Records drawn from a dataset
————————
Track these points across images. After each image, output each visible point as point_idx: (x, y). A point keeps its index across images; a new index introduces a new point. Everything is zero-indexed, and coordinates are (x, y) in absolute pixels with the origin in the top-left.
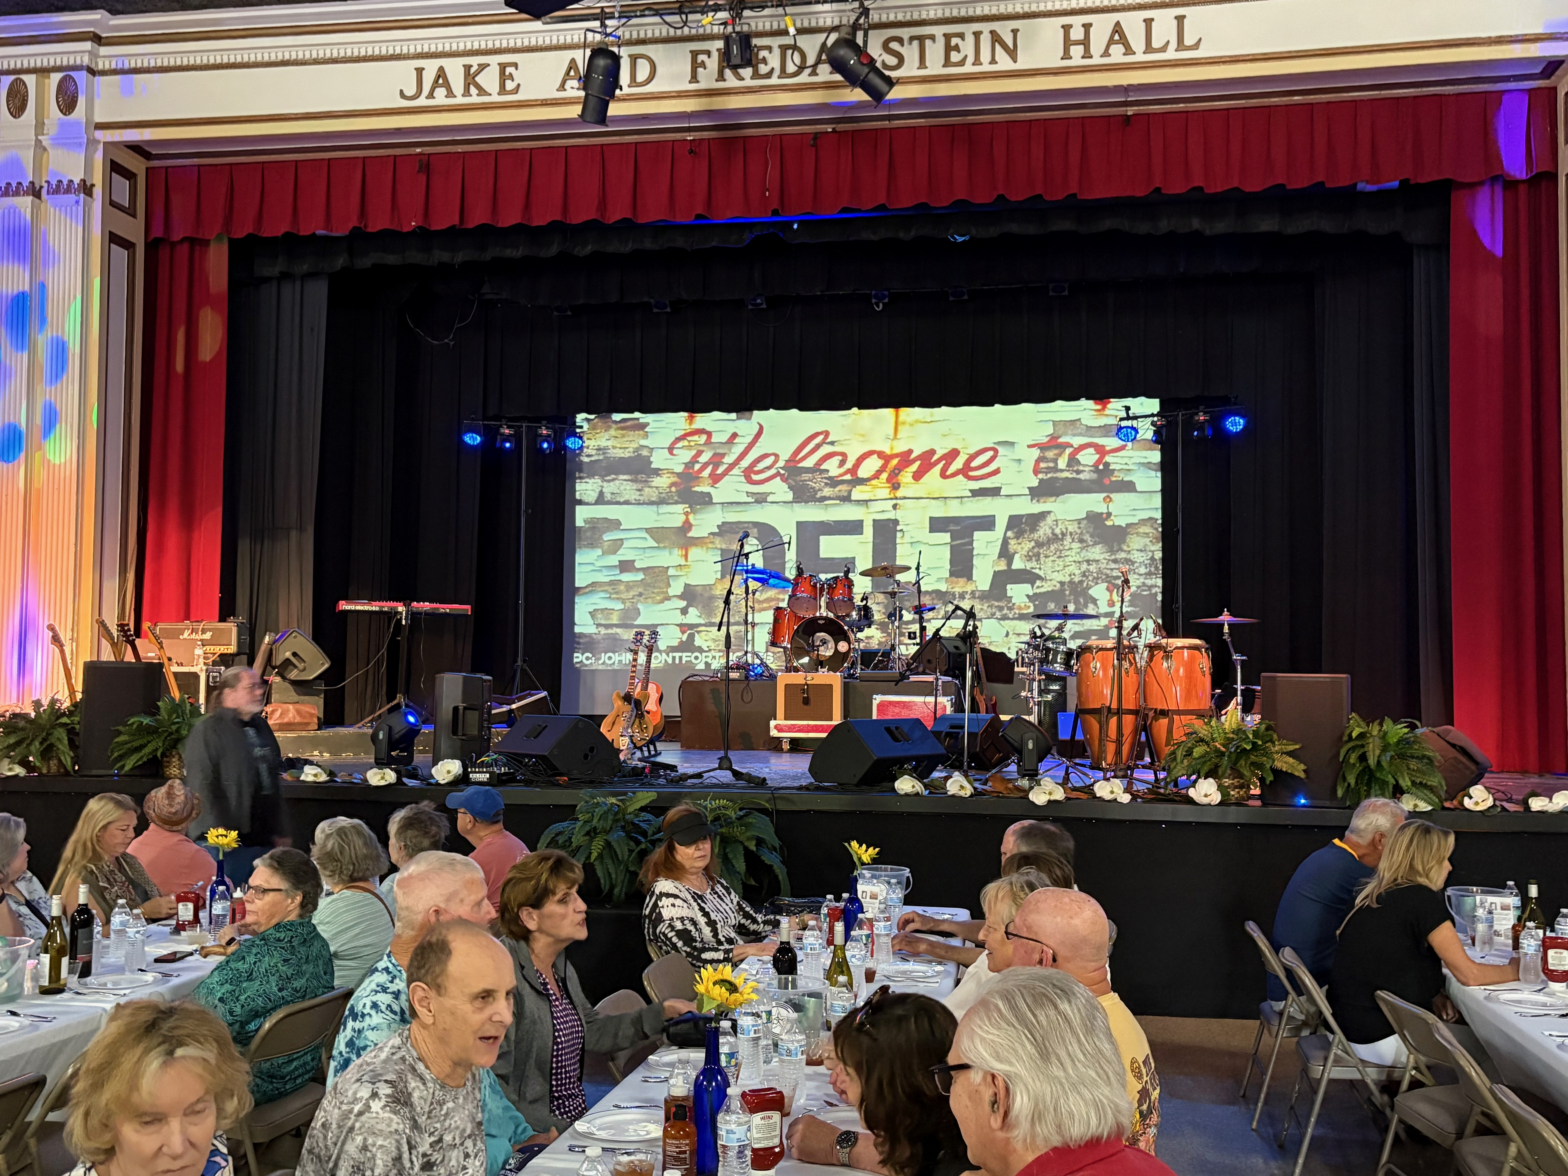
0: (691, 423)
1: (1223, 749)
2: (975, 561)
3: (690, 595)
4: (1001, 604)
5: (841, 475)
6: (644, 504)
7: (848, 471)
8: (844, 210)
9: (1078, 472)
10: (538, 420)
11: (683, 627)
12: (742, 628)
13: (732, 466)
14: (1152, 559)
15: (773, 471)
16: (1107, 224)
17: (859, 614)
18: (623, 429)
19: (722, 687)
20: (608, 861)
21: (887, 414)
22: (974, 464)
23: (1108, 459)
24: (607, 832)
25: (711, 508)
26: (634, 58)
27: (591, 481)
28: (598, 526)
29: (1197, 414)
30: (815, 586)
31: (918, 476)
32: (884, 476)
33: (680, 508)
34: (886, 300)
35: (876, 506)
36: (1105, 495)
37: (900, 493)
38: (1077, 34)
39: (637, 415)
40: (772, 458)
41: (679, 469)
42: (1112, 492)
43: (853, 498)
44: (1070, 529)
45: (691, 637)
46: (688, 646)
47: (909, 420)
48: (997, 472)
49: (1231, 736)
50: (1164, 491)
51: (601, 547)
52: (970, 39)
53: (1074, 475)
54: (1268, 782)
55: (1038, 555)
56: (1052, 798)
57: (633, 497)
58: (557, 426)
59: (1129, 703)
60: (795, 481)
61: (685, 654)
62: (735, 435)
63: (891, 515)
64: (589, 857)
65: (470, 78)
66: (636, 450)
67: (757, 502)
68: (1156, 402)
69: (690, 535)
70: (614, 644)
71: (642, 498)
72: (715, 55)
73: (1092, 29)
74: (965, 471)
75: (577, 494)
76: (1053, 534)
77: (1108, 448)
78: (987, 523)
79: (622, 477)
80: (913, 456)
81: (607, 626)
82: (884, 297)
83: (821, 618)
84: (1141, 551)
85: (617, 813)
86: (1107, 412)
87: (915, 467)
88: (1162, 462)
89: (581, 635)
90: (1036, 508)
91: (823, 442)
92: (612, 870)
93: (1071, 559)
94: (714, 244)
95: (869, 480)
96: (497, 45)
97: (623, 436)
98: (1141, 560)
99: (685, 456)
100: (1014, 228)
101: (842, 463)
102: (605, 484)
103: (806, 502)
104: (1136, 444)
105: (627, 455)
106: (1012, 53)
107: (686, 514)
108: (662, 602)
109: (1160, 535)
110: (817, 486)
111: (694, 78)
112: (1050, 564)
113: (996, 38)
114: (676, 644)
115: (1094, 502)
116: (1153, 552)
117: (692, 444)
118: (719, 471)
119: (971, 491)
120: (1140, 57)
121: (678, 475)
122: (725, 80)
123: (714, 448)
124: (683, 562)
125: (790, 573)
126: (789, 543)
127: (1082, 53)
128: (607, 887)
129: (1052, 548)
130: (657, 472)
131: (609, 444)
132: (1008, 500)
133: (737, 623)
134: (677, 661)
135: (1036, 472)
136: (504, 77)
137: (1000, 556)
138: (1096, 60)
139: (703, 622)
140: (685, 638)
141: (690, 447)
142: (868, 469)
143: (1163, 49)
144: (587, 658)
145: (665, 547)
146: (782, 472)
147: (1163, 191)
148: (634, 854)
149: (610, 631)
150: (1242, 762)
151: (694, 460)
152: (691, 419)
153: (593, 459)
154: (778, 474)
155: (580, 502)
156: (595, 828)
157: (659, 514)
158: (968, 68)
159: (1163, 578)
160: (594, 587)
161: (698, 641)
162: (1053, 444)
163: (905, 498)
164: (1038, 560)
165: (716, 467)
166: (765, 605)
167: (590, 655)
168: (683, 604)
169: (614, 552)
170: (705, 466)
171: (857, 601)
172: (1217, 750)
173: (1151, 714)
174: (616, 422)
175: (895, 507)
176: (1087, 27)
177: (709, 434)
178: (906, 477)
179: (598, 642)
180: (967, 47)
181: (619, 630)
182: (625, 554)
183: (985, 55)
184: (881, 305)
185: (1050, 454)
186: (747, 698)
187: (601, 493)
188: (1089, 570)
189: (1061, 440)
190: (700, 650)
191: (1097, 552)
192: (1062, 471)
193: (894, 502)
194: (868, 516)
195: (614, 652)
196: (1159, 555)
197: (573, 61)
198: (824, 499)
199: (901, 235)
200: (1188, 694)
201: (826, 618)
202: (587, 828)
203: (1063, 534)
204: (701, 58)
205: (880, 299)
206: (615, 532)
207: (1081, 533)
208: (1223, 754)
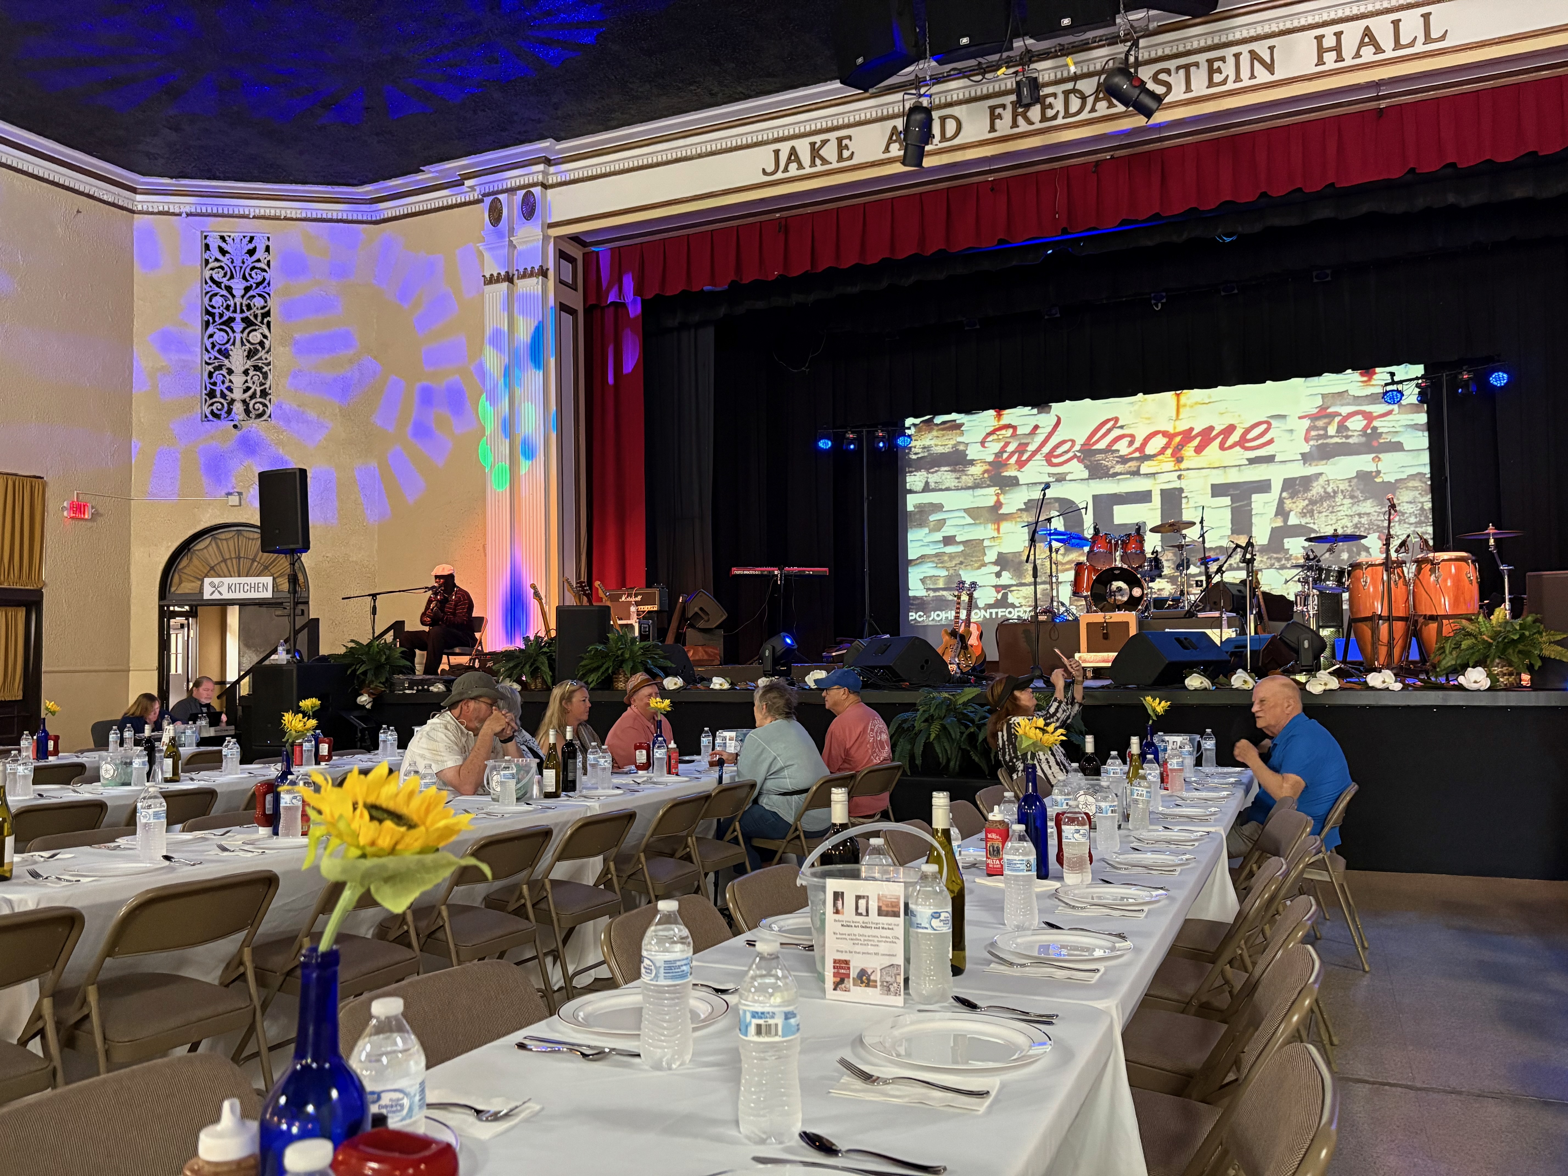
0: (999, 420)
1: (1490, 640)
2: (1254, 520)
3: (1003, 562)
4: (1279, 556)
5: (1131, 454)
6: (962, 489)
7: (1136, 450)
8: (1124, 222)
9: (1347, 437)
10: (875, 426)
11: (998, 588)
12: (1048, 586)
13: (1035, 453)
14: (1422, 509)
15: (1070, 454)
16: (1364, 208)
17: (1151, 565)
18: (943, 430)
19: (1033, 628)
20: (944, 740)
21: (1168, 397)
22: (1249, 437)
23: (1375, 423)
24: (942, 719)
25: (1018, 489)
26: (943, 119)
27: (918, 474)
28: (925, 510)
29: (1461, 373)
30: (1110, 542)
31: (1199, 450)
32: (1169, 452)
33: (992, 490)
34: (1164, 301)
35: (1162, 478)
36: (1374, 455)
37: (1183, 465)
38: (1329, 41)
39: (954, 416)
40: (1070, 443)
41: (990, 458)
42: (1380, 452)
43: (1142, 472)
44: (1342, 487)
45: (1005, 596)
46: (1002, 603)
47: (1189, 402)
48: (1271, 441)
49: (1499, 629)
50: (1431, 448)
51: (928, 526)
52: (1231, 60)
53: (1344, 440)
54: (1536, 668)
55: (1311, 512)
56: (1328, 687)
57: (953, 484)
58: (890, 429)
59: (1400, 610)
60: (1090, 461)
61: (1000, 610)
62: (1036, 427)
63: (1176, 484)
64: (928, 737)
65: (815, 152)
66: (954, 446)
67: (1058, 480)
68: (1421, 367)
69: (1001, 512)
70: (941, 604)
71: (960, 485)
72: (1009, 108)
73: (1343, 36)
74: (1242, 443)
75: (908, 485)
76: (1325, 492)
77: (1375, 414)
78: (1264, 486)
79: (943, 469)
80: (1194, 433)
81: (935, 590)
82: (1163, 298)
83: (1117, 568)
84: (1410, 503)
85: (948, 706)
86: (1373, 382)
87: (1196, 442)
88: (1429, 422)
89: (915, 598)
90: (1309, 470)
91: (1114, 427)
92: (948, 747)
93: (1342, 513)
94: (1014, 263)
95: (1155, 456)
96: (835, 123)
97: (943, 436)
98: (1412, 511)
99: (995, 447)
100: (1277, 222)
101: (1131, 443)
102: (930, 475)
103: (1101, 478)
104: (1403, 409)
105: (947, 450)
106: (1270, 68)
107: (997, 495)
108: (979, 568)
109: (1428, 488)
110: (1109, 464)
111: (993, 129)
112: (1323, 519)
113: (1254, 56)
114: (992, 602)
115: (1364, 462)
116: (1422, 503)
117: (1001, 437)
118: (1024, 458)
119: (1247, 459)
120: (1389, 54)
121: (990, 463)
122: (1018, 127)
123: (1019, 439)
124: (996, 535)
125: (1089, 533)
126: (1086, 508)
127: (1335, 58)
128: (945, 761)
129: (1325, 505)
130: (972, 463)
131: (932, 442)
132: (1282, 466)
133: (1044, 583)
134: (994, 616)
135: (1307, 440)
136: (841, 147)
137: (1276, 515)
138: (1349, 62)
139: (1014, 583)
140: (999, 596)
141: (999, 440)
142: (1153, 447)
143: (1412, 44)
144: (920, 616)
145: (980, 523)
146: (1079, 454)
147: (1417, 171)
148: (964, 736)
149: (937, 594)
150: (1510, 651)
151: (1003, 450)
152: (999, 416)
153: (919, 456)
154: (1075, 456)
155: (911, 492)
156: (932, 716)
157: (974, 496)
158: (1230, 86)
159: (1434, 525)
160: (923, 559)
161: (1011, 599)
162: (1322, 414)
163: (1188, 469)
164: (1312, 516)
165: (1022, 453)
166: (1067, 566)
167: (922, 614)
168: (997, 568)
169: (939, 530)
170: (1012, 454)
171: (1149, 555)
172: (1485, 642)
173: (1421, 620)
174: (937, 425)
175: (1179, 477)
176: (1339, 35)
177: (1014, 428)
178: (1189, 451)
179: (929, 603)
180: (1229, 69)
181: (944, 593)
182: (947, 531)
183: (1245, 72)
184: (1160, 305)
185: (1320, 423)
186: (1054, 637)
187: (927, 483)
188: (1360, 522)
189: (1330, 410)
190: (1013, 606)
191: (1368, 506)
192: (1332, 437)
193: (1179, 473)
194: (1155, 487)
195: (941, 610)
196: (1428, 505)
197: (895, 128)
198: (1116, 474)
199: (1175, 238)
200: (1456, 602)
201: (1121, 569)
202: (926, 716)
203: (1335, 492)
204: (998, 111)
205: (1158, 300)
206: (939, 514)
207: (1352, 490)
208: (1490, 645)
————————
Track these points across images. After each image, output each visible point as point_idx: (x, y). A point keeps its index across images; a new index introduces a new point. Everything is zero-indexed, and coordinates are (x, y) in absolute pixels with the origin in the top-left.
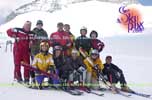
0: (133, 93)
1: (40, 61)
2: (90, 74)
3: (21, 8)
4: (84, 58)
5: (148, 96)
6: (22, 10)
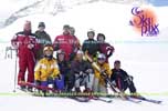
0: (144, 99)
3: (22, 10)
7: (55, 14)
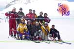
————————
* _Exercise brief_
Your answer must be the lines above from the one containing "92: (612, 870)" to the one containing "127: (1082, 53)", both included, restated word for word.

* _Answer box_
92: (612, 870)
93: (1071, 559)
94: (714, 244)
95: (869, 480)
96: (497, 45)
97: (623, 436)
98: (1141, 560)
99: (685, 456)
100: (1014, 228)
101: (842, 463)
102: (605, 484)
103: (806, 502)
104: (1136, 444)
105: (627, 455)
106: (1012, 53)
107: (686, 514)
108: (662, 602)
109: (1160, 535)
110: (817, 486)
111: (694, 78)
112: (1050, 564)
113: (996, 38)
114: (676, 644)
115: (1094, 502)
116: (1153, 552)
117: (692, 444)
118: (719, 471)
119: (971, 491)
120: (1140, 57)
121: (678, 475)
122: (725, 80)
123: (714, 448)
124: (683, 562)
125: (790, 573)
126: (789, 543)
127: (1082, 53)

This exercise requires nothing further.